Jerry Rose goes from celeb to old news in an inning

Associated Press

SAN FRANCISCO -- Jerry Rose stabbed out his mitt and made the catch of a lifetime. Two innings later, the record-breaking ball he caught -- the 71st home run of the season for Barry Bonds -- had become old news.

Rose barely had time to cherish his haul when Bonds led off the third inning by launching his second homer off Dodgers starter Chan Ho Park. But stone-mitted fans in center field couldn't haul in that million-dollar gift from above, and it ricocheted back onto the field.

Bonds' 72nd home run ball, further distancing him from the record of 70 homers Mark McGwire set three seasons ago, made its way back to the Giants slugger in the dugout.

Rose, 49, a season-ticket holder and lifelong Giants fan, didn't seem to mind that his ball no longer was the record holder.

"We're just going to settle down, watch the game and hope for a Giants victory," Rose said after security guards whisked him to a secure room in Pacific Bell Park. He said he would keep the ball -- at least for now.

He certainly earned it.

Bonds hit a shot to the deepest part of the park, well above the 421-foot sign, to the right of where Rose stood. The ball would have banged off a brick facade, but Rose plucked it from the air and squeezed it in his mitt.

Fans pounded Rose in celebration. The scrum was so dense that major league baseball personnel couldn't reach him at first. A half-dozen San Francisco police officers had to force their way through and whisk away Rose and his wife.

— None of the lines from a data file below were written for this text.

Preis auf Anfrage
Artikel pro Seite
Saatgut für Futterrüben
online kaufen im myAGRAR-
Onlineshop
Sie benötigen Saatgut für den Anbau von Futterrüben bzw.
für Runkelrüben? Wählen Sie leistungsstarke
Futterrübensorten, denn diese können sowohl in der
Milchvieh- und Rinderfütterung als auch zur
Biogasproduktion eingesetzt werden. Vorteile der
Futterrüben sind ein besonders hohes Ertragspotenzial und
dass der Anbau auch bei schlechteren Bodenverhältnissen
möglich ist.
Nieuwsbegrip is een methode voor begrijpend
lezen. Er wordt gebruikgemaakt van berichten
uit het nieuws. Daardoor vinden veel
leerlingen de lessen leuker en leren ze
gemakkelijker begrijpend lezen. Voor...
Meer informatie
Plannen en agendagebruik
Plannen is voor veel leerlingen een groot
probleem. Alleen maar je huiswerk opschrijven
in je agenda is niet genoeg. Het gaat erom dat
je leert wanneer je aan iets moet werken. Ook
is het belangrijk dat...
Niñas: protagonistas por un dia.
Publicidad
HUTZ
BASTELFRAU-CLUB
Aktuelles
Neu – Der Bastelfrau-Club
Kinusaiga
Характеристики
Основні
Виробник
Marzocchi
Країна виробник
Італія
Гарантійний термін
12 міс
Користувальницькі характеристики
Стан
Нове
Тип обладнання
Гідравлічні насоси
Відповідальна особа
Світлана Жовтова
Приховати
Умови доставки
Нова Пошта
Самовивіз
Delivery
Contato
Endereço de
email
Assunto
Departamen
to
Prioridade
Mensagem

One single-minded police officer, Maria Escobar, led the charge to extricate the night's luckiest fan from dozens of his newest friends.

"Major league baseball was trying to get him out and the crowd was surrounding him," Escobar said. "It was obvious they were not going to get him out without some assistance."

Two innings later, security guards watched in amazement as Bonds' second drive of the night plopped back onto the field toward Dodgers center fielder Marquis Grissom.

The home run barely cleared the wall where maybe a half-dozen fans elbowed, jostled and jumped for a chance to catch history.

"We had a big, mad rush for it," said San Francisco firefighter Steve Coffey, 47. "Probably all of us felt like we got a glove on it. It never hit the ground."

Until it landed on the warning track.

Those who watched the futile struggle heckled the group.

"Yeah, they all choked," taunted one security guard. "What you gonna tell your mother? 'I smelled the ball as it went by?' That's what you all get for being greedy."